PARKES MP Mark Coulton is seeking to redress what he calls a "shortfall in recognition" of Indigenous Australians who have laid their lives on the line in wartime.
As Remembrance Day on November 11 draws closer, the MP has put forward a motion in the federal parliament he hopes will "go some way to appropriately recognise the Indigenous servicemen and women for their significant contribution".
The issue is important to the MP, whose electorate has the second highest population of Aboriginal people after the Lingiari electorate in the Northern Territory.
The full involvement of Indigenous diggers in past wars and conflicts is the subject of continuing research.
Mr Coulton understands at least 1000 Aborigines or Torres Strait Islanders served in the First World War, and 3000 in the Second World War.
"However, due to the limited historical records, this figure could have been much higher," he said.

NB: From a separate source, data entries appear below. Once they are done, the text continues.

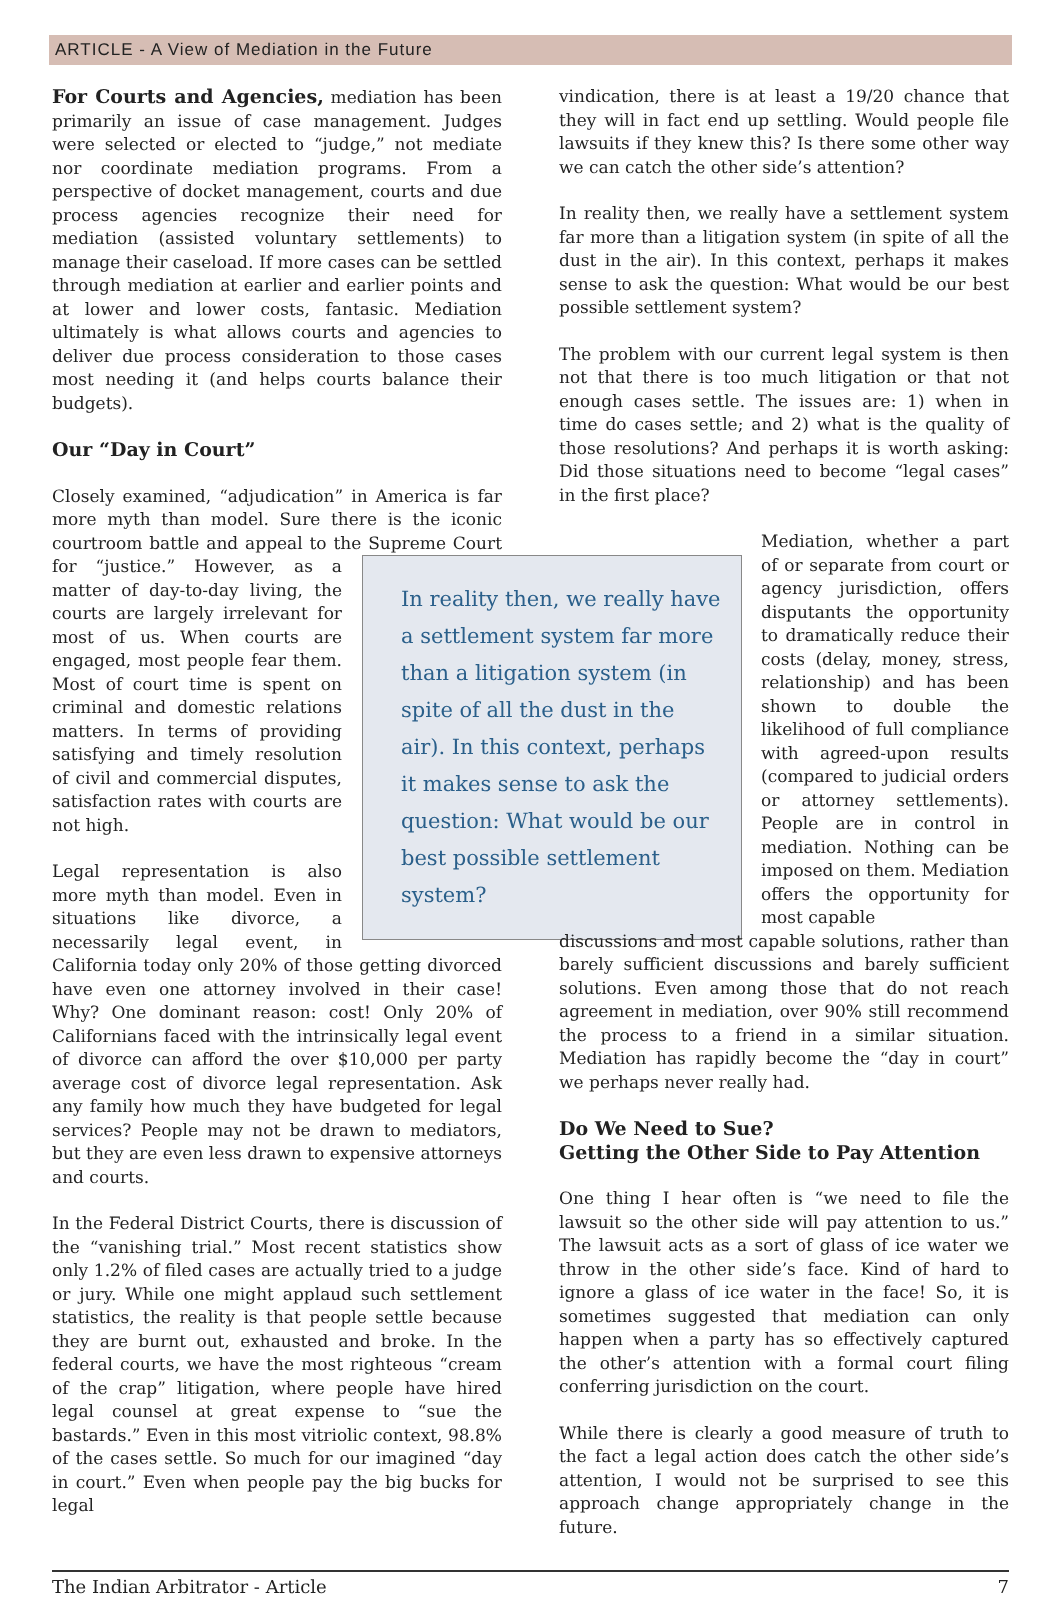ARTICLE - A View of Mediation in the Future
For Courts and Agencies, mediation has been primarily an issue of case management. Judges were selected or elected to “judge,” not mediate nor coordinate mediation programs. From a perspective of docket management, courts and due process agencies recognize their need for mediation (assisted voluntary settlements) to manage their caseload. If more cases can be settled through mediation at earlier and earlier points and at lower and lower costs, fantasic. Mediation ultimately is what allows courts and agencies to deliver due process consideration to those cases most needing it (and helps courts balance their budgets).
Our “Day in Court”
Closely examined, “adjudication” in America is far more myth than model. Sure there is the iconic courtroom battle and appeal to the Supreme Court for “justice.” In reality then, we really have a settlement system far more than a litigation system (in spite of all the dust in the air). In this context, perhaps it makes sense to ask the question: What would be our best possible settlement system? However, as a matter of day-to-day living, the courts are largely irrelevant for most of us. When courts are engaged, most people fear them. Most of court time is spent on criminal and domestic relations matters. In terms of providing satisfying and timely resolution of civil and commercial disputes, satisfaction rates with courts are not high.
Legal representation is also more myth than model. Even in situations like divorce, a necessarily legal event, in California today only 20% of those getting divorced have even one attorney involved in their case! Why? One dominant reason: cost! Only 20% of Californians faced with the intrinsically legal event of divorce can afford the over $10,000 per party average cost of divorce legal representation. Ask any family how much they have budgeted for legal services? People may not be drawn to mediators, but they are even less drawn to expensive attorneys and courts.
In the Federal District Courts, there is discussion of the “vanishing trial.” Most recent statistics show only 1.2% of filed cases are actually tried to a judge or jury. While one might applaud such settlement statistics, the reality is that people settle because they are burnt out, exhausted and broke. In the federal courts, we have the most righteous “cream of the crap” litigation, where people have hired legal counsel at great expense to “sue the bastards.” Even in this most vitriolic context, 98.8% of the cases settle. So much for our imagined “day in court.” Even when people pay the big bucks for legal
vindication, there is at least a 19/20 chance that they will in fact end up settling. Would people file lawsuits if they knew this? Is there some other way we can catch the other side’s attention?
In reality then, we really have a settlement system far more than a litigation system (in spite of all the dust in the air). In this context, perhaps it makes sense to ask the question: What would be our best possible settlement system?
The problem with our current legal system is then not that there is too much litigation or that not enough cases settle. The issues are: 1) when in time do cases settle; and 2) what is the quality of those resolutions? And perhaps it is worth asking: Did those situations need to become “legal cases” in the first place?
Mediation, whether a part of or separate from court or agency jurisdiction, offers disputants the opportunity to dramatically reduce their costs (delay, money, stress, relationship) and has been shown to double the likelihood of full compliance with agreed-upon results (compared to judicial orders or attorney settlements). People are in control in mediation. Nothing can be imposed on them. Mediation offers the opportunity for most capable
discussions and most capable solutions, rather than barely sufficient discussions and barely sufficient solutions. Even among those that do not reach agreement in mediation, over 90% still recommend the process to a friend in a similar situation. Mediation has rapidly become the “day in court” we perhaps never really had.
Do We Need to Sue?
Getting the Other Side to Pay Attention
One thing I hear often is “we need to file the lawsuit so the other side will pay attention to us.” The lawsuit acts as a sort of glass of ice water we throw in the other side’s face. Kind of hard to ignore a glass of ice water in the face! So, it is sometimes suggested that mediation can only happen when a party has so effectively captured the other’s attention with a formal court filing conferring jurisdiction on the court.
While there is clearly a good measure of truth to the fact a legal action does catch the other side’s attention, I would not be surprised to see this approach change appropriately change in the future.
The Indian Arbitrator - Article 7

Mr Coulton said the difficulties Indigenous people encountered in serving Australia ranged from official restrictions that prevented them from entering the armed services to re-entering society post-war.
"One example of the difficulties is that some Indigenous Australians were not allowed in their local RSL except on ANZAC Day," he said.
"The ANZAC spirit is now celebrated by all Australians side by side."
The MP said friendships formed on the battlefield did not take into account a person's background or race.
"The bonds built during conflicts, between white and Indigenous Australians, should be celebrated in our history," he said.
"The sacrifices made by those representing this country are honoured by all Australians."